Would you have thought there would be a Great Horned Owl in Peachtree Park? We didn’t until one afternoon, late in the day, we heard a murder of crows making a ferocious racket. They had surrounded a Great Horned Owl high up in a pine. 45 minutes later, the crows got tired and left and the Owl was able to fly away to a neighbor’s back yard. We later learned that the crows may have gathered to harass the owl because he is their most dangerous predator. 
The neighbor was kind enough to let us come take pictures while their 5-year old son, an Owl buff, explained that it was a Great Horned Owl and told us all about what Great Horned Owls are like. He was spot on.
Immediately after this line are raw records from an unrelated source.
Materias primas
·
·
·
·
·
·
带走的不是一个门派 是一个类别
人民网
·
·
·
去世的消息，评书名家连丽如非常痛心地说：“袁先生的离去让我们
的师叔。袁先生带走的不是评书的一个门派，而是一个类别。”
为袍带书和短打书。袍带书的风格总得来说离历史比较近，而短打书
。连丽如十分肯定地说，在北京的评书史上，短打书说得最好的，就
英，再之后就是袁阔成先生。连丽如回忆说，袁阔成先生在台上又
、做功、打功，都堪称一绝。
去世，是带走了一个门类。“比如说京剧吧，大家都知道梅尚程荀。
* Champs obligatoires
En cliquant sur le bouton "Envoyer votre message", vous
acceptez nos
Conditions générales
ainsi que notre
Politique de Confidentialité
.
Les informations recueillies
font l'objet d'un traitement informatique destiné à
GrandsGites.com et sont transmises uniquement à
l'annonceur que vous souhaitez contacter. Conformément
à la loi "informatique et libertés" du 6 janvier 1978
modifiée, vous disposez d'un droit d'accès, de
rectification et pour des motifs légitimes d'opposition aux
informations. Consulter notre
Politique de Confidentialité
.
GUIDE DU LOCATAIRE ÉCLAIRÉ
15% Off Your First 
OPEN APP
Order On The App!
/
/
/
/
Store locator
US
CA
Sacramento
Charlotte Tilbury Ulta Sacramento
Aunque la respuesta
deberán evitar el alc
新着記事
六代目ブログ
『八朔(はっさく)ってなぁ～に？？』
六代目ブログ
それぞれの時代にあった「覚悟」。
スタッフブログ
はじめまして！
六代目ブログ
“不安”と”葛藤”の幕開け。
This owl is also known as the ‘Hoot Owl’ and the ‘Tiger Owl’, a name derived from early naturalists’ description as the ‘winged tiger’ or ‘tiger of the air’.  If you see one coming straight at you with it’s enormous wing span (3 to 5 feet) and giant claws, tiger of the air seems most appropriate. Just look at the sequence of photos above of this Great Horned Owl leaving the pine after the crow episode.
The Great Horned Owl is generally colored for camouflage. The underparts of the species are usually light with some brown horizontal barring; the upper parts and upper wings are generally a mottled brown usually bearing heavy, complex darker markings.  This all makes sense if you consider that when you are looking up the sky is light and looking down the earth and trees are dark.
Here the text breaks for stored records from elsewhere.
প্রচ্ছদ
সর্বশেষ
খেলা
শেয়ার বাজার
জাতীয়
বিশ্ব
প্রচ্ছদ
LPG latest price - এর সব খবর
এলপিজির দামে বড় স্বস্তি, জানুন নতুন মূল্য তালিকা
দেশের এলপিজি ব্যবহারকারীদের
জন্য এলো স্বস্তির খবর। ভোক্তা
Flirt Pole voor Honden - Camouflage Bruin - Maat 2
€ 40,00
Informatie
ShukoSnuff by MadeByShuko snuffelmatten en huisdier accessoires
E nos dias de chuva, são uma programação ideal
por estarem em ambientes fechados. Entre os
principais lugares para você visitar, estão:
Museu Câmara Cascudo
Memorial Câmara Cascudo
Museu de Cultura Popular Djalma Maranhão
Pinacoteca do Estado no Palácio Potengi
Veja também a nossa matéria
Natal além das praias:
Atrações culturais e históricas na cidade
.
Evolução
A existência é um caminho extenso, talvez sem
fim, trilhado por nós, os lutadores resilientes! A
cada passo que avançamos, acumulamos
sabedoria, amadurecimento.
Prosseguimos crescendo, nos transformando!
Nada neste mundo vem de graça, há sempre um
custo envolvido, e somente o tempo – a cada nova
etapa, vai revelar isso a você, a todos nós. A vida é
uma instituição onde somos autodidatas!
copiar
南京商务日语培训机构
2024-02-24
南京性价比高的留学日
The only owl bigger (heavier) in north America is the Snowy Owl. The average weight for females, who are larger than the males, is 3.5 pounds. . The legs, feet and talons are large and powerful. The average foot span of a fully spread foot, from talon to talon, is around 8 inches.  This is a big bird. When clenched, a Great Horned Owl’s strong talons require a force of 28 pounds to open. The owls use this deadly grip to sever the spine of large prey. 
The Great Horned Owl’s song is normally a low-pitched but loud ho-ho-hoo hoo hoo (or also transcribed as bu-bubu booh, who-hoo-ho-oo or who-ho-o-o, whoo-hoo-o-o, whoo) and can either last for five to four syllables. One transliteration is You still up? Me too. Cornell’s All About Birds site has calls of the Great Horned Owl.
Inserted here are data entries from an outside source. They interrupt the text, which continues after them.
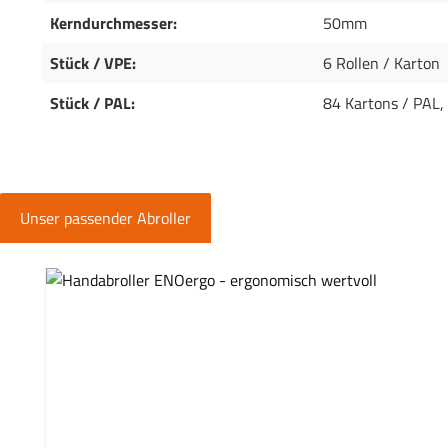
Kerndurchmesser:
50mm
Stück / VPE:
6 Rollen / Karton
Stück / PAL:
84 Kartons / PAL,
Unser passender Abroller
Produktgalerie überspringen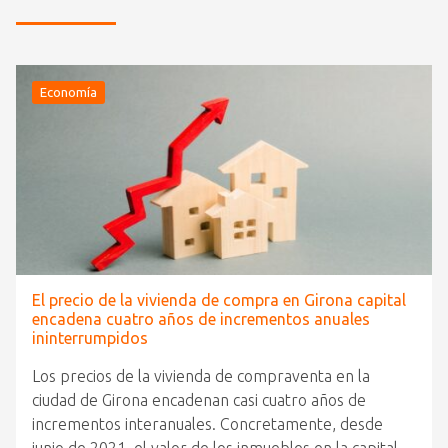
Economía
El precio de la vivienda de compra en Girona capital
encadena cuatro años de incrementos anuales
ininterrumpidos
Los precios de la vivienda de compraventa en la
ciudad de Girona encadenan casi cuatro años de
incrementos interanuales. Concretamente, desde
junio de 2021, el valor de los inmuebles en la capital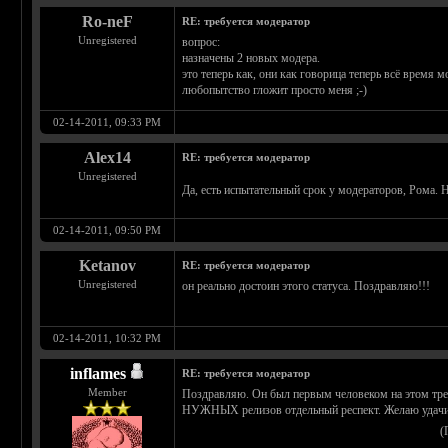
Ro-neF
RE: требуется модератор
Unregistered
вопрос:
назначены 2 новых модера.
это теперь как, они как говорица теперь всё время 
любопытство гложит просто меня ;-)
02-14-2011, 09:33 PM
Alex14
RE: требуется модератор
Unregistered
Да, есть испытательный срок у модераторов, Рома. 
02-14-2011, 09:50 PM
Ketanov
RE: требуется модератор
Unregistered
он реально достоин этого статуса. Поздравляю!!!
02-14-2011, 10:32 PM
inflames
RE: требуется модератор
Member
Поздравляю. Он был первым человеком на этом тре
НУЖНЫХ релизов отдельный респект. Желаю удач
(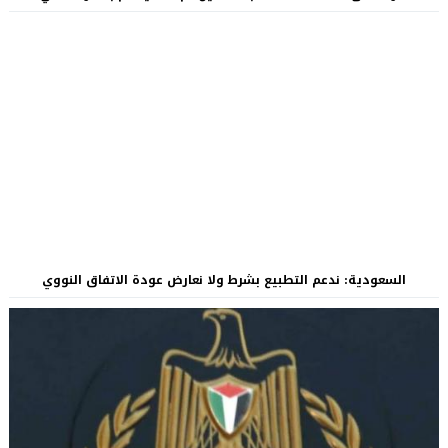
السعودية: ندعم التطبيع بشرط ولا نعارض عودة الاتفاق النووي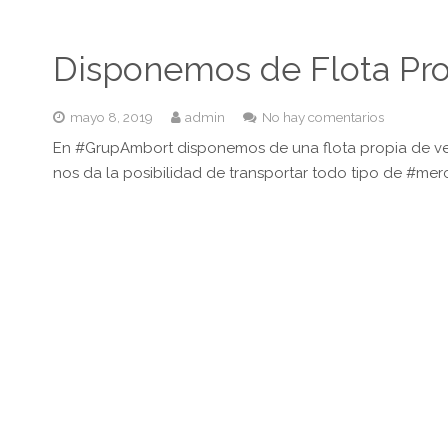
Disponemos de Flota Pro
mayo 8, 2019
admin
No hay comentarios
En #GrupAmbort disponemos de una flota propia de veh
nos da la posibilidad de transportar todo tipo de #m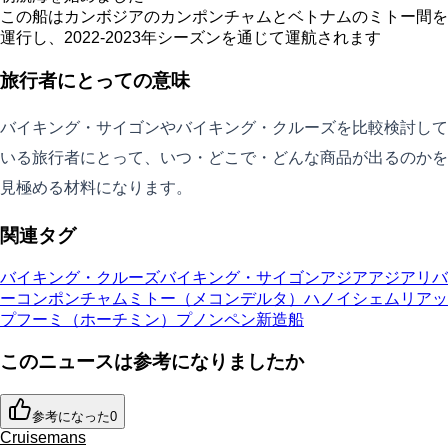
この船はカンボジアのカンポンチャムとベトナムのミトー間を
運行し、2022-2023年シーズンを通じて運航されます
旅行者にとっての意味
バイキング・サイゴンやバイキング・クルーズを比較検討して
いる旅行者にとって、いつ・どこで・どんな商品が出るのかを
見極める材料になります。
関連タグ
バイキング・クルーズ
バイキング・サイゴン
アジア
アジアリバ
ー
コンポンチャム
ミトー（メコンデルタ）
ハノイ
シェムリアッ
プ
フーミ（ホーチミン）
プノンペン
新造船
このニュースは参考になりましたか
参考になった
0
Cruisemans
Great Horned Owls are nocturnal for the most part. Hunting activity tends to peak between 8:30 pm and 12:00 am at night and then can pick back up from 4:30 am to sunrise. Hunting activity tends to be most prolonged during winter by virtue of prey being more scarce.  If a Great Horned is seen hunting during the day, it’s because food is scarce. 
The Great Horned Owl is a year-round resident in Georgia.